Every line below must be given again exactly.

*** Opening of Source records ***

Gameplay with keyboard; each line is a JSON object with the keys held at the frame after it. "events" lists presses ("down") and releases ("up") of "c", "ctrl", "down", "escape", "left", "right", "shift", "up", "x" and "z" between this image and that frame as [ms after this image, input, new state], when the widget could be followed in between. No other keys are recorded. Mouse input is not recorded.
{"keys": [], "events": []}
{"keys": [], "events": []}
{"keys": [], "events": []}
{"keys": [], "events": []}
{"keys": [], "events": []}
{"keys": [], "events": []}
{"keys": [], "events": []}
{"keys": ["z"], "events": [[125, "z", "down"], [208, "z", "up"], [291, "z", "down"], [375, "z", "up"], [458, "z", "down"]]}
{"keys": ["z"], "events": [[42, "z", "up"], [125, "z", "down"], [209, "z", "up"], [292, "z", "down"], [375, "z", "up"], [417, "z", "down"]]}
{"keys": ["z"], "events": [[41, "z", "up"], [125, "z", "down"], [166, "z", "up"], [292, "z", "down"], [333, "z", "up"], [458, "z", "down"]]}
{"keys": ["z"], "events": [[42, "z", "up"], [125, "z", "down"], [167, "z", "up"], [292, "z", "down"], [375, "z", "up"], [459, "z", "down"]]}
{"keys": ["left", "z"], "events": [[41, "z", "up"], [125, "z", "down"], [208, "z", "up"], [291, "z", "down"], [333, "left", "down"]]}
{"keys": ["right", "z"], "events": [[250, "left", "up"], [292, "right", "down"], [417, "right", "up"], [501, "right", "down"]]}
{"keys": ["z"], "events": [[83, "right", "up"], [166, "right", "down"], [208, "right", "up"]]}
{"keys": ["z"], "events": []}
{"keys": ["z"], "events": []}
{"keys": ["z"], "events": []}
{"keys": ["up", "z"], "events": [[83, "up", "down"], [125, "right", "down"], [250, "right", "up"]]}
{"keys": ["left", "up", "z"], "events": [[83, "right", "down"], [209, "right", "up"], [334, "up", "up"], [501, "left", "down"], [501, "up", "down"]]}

*** Close of Source records ***

◆ Answer below:
Gameplay with keyboard; each line is a JSON object with the keys held at the frame after it. "events" lists presses ("down") and releases ("up") of "c", "ctrl", "down", "escape", "left", "right", "shift", "up", "x" and "z" between this image and that frame as [ms after this image, input, new state], when the widget could be followed in between. No other keys are recorded. Mouse input is not recorded.
{"keys": [], "events": []}
{"keys": [], "events": []}
{"keys": [], "events": []}
{"keys": [], "events": []}
{"keys": [], "events": []}
{"keys": [], "events": []}
{"keys": [], "events": []}
{"keys": ["z"], "events": [[125, "z", "down"], [208, "z", "up"], [291, "z", "down"], [375, "z", "up"], [458, "z", "down"]]}
{"keys": ["z"], "events": [[42, "z", "up"], [125, "z", "down"], [209, "z", "up"], [292, "z", "down"], [375, "z", "up"], [417, "z", "down"]]}
{"keys": ["z"], "events": [[41, "z", "up"], [125, "z", "down"], [166, "z", "up"], [292, "z", "down"], [333, "z", "up"], [458, "z", "down"]]}
{"keys": ["z"], "events": [[42, "z", "up"], [125, "z", "down"], [167, "z", "up"], [292, "z", "down"], [375, "z", "up"], [459, "z", "down"]]}
{"keys": ["left", "z"], "events": [[41, "z", "up"], [125, "z", "down"], [208, "z", "up"], [291, "z", "down"], [333, "left", "down"]]}
{"keys": ["right", "z"], "events": [[250, "left", "up"], [292, "right", "down"], [417, "right", "up"], [501, "right", "down"]]}
{"keys": ["z"], "events": [[83, "right", "up"], [166, "right", "down"], [208, "right", "up"]]}
{"keys": ["z"], "events": []}
{"keys": ["z"], "events": []}
{"keys": ["z"], "events": []}
{"keys": ["up", "z"], "events": [[83, "up", "down"], [125, "right", "down"], [250, "right", "up"]]}
{"keys": ["left", "up", "z"], "events": [[83, "right", "down"], [209, "right", "up"], [334, "up", "up"], [501, "left", "down"], [501, "up", "down"]]}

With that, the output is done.